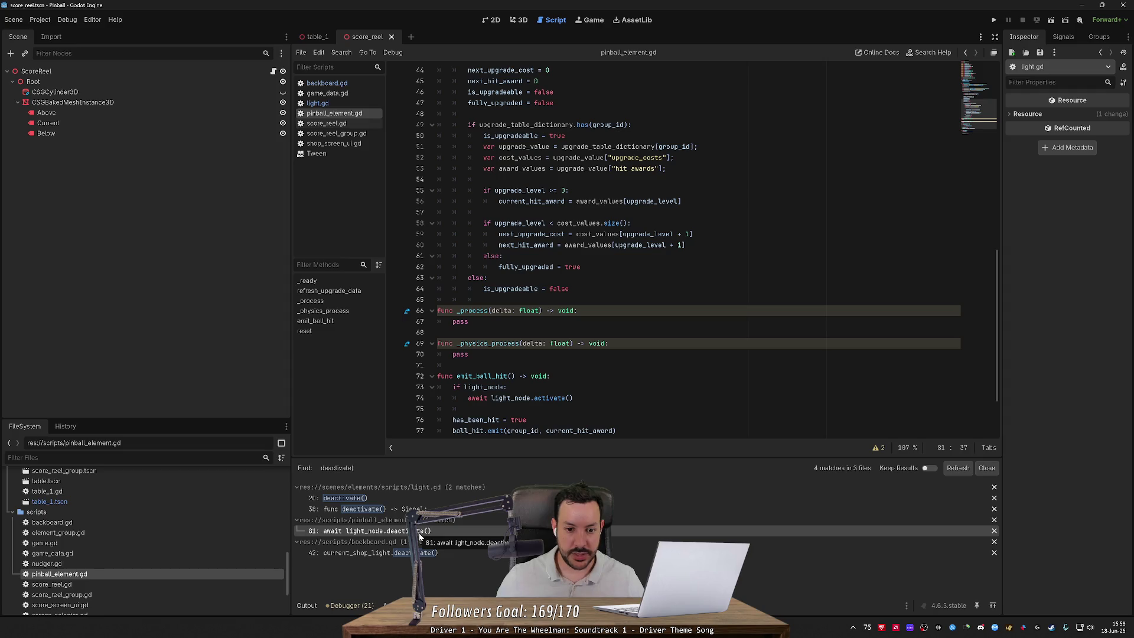
click(429, 530)
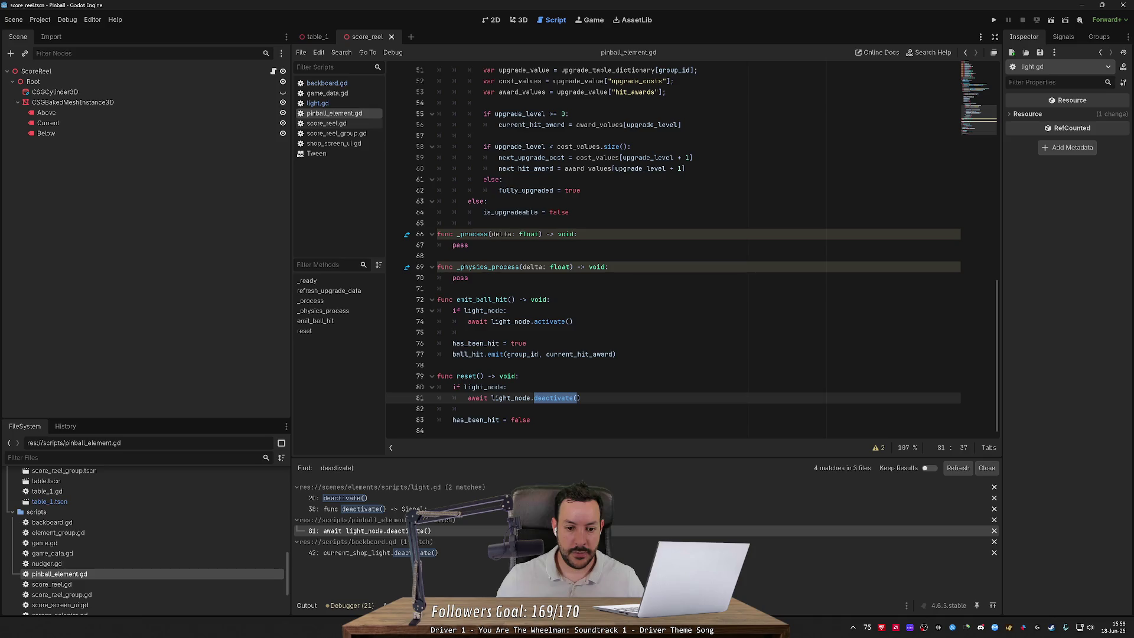
mouse_move(517, 398)
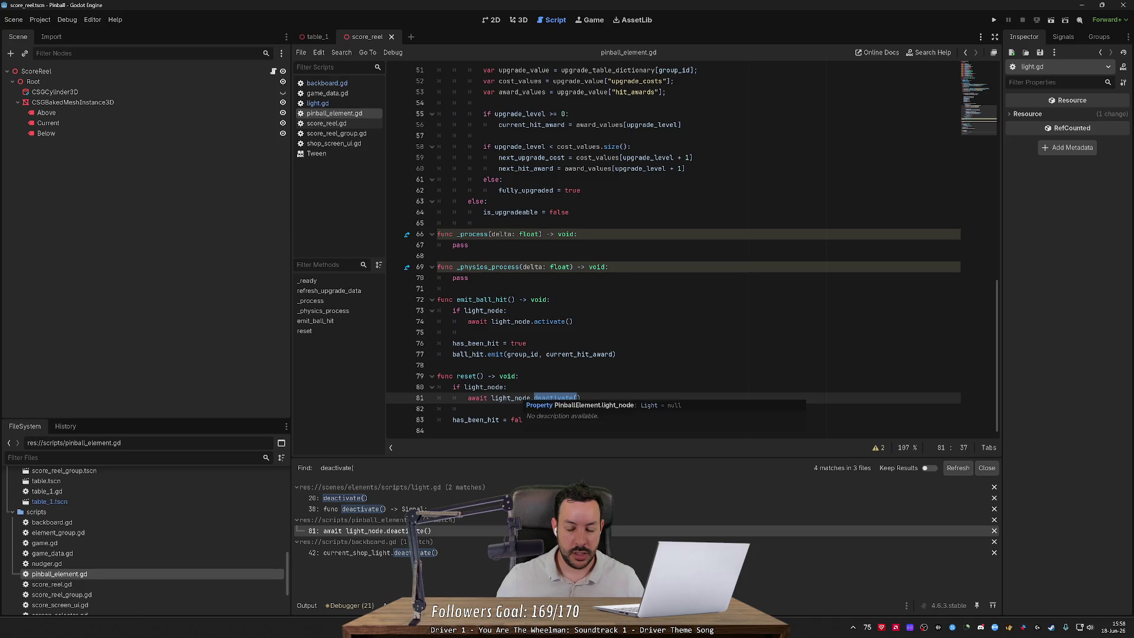
mouse_move(552, 398)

**PROBLEM TO SOLVE**. The whole of the data above needs retyping exactly, with pictures omitted.

**ANSWER BELOW**.
click(429, 530)
mouse_move(517, 398)
mouse_move(552, 398)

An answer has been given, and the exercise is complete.